While standards frequently take longer than we like, I would like to
point out several other aspects.
One thing I have observed is that the rush to code often produces work
that needs to be completely reworked. As an example, in ODL the core
adaptation layer had to be rewritten from scratch.
Rushing to produce a wrong standard can be rather more expensive.
On another angle, it often takes significant time to find all the issues
and complications that affect the standard. It takes thought and
discussion.
And finally, the fact that we are trying to reach agreeement across
people who often have very diverse implementations for very good reasons
can create serious obstacle that take time and work to overcome. This
is actually particularly apparent in what should be easy to standardize,
because those are cases where folks have pre-standard implementations
and have often taken very different approaches.
One way of paraphrasing all of the above is that IETF standards take
time because they matter. It is easy to throw something out there, see
if it works, and see if people want to use it.

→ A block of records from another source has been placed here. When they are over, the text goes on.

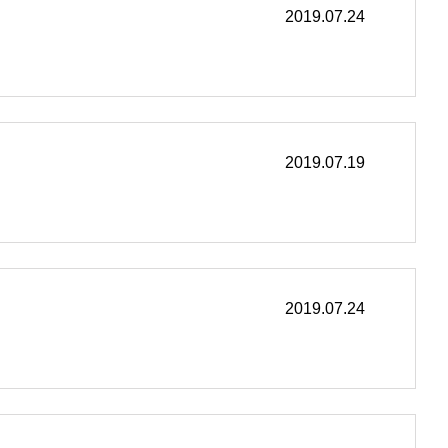
2019.07.24
2019.07.19
2019.07.24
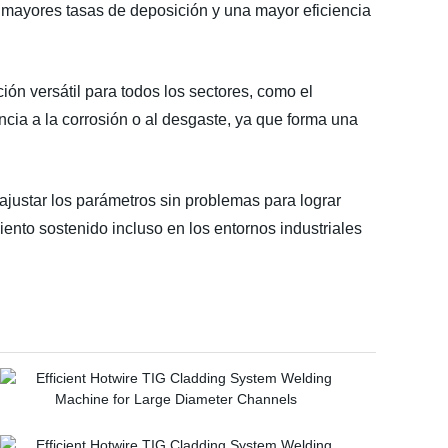
do mayores tasas de deposición y una mayor eficiencia
ón versátil para todos los sectores, como el
ncia a la corrosión o al desgaste, ya que forma una
 ajustar los parámetros sin problemas para lograr
ento sostenido incluso en los entornos industriales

It is not easy to get
something put together that will work well when it is widely adopted.
Yours,
Joel
On 8/1/16 9:42 AM, Livingood, Jason wrote:
On 7/28/16, 10:31 PM, "ietf on behalf of Melinda Shore"
<ietf-bounces@xxxxxxxx on behalf of melinda.shore@xxxxxxxxx> wrote:
For one thing, we already have too much work.

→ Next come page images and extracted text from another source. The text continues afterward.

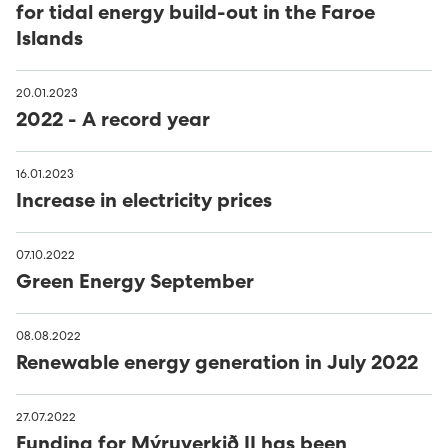
for tidal energy build-out in the Faroe
Islands
20.01.2023
2022 - A record year
16.01.2023
Increase in electricity prices
07.10.2022
Green Energy September
08.08.2022
Renewable energy generation in July 2022
27.07.2022
Funding for Mýruverkið II has been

In which case, maybe the IETF or certain WGs or Areas are focused on
the wrong work / wrong priorities?
This is completely subjective but my own sense is that the #1
problem we have related to open source projects we take years
to produce specifications.
I certainly agree with that; the pacing of work seems greatly out of
step with what happens elsewhere in our tech community. I think this
tends to seriously scare off people who would otherwise be interested
in or benefit from participating at the IETF.